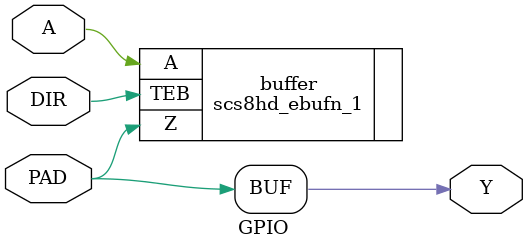
<source format=v>
`timescale 1ns / 1ps

module DFFSRQ(SET,
              RST,
              CK,
              D,
              Q);
//----- GLOBAL PORTS -----
input [0:0] SET;
//----- GLOBAL PORTS -----
input [0:0] RST;
//----- GLOBAL PORTS -----
input [0:0] CK;
//----- INPUT PORTS -----
input [0:0] D;
//----- OUTPUT PORTS -----
output [0:0] Q;
//----- BEGIN wire-connection ports -----
//----- END wire-connection ports -----


//----- BEGIN Registered ports -----
//----- END Registered ports -----

// ----- Internal logic should start here -----

scs8hd_dfbbp_1 dff (
    .Q(Q),
    .QN(),
    .D(D),
    .CLK(CK),
    .SETB(SET),
    .RESETB(RST)
);
// ----- Internal logic should end here -----
endmodule
// ----- END Verilog module for DFFSRQ -----


// ----- Template Verilog module for LATCH -----
// ----- Verilog module for LATCH -----
module LATCH(D,
             WE,
             Q,
             QN);
//----- INPUT PORTS -----
input [0:0] D;
//----- INPUT PORTS -----
input [0:0] WE;
//----- OUTPUT PORTS -----
output [0:0] Q;
//----- OUTPUT PORTS -----
output [0:0] QN;

//----- BEGIN wire-connection ports -----
//----- END wire-connection ports -----


//----- BEGIN Registered ports -----
//----- END Registered ports -----

// ----- Internal logic should start here -----

scs8hd_lpflow_inputisolatch_1  latch (
    .Q(Q[0]),
    .D(D[0]),
    .SLEEPB(WE[0])
);

assign QN[0] = ~Q[0];
// ----- Internal logic should end here -----
endmodule
// ----- END Verilog module for LATCH -----


// ----- Template Verilog module for GPIO -----
// ----- Verilog module for GPIO -----
module GPIO(PAD,
            A,
            DIR,
            Y);
//----- GPIO PORTS -----
inout [0:0] PAD;
//----- INPUT PORTS -----
input [0:0] A;
//----- INPUT PORTS -----
input [0:0] DIR;
//----- OUTPUT PORTS -----
output [0:0] Y;

//----- BEGIN wire-connection ports -----
//----- END wire-connection ports -----


scs8hd_ebufn_1 buffer (
    .Z(PAD),
    .A(A),
    .TEB(DIR)
);

assign Y = PAD;
//----- BEGIN Registered ports -----
//----- END Registered ports -----

// ----- Internal logic should start here -----


// ----- Internal logic should end here -----
endmodule
// ----- END Verilog module for GPIO -----



</source>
-------------------------
— TASK DETAILS —
All lines in the listing above with the string "Verilog" should be returned.

— PROBLEM SOLUTION —
// ----- END Verilog module for DFFSRQ -----
// ----- Template Verilog module for LATCH -----
// ----- Verilog module for LATCH -----
// ----- END Verilog module for LATCH -----
// ----- Template Verilog module for GPIO -----
// ----- Verilog module for GPIO -----
// ----- END Verilog module for GPIO -----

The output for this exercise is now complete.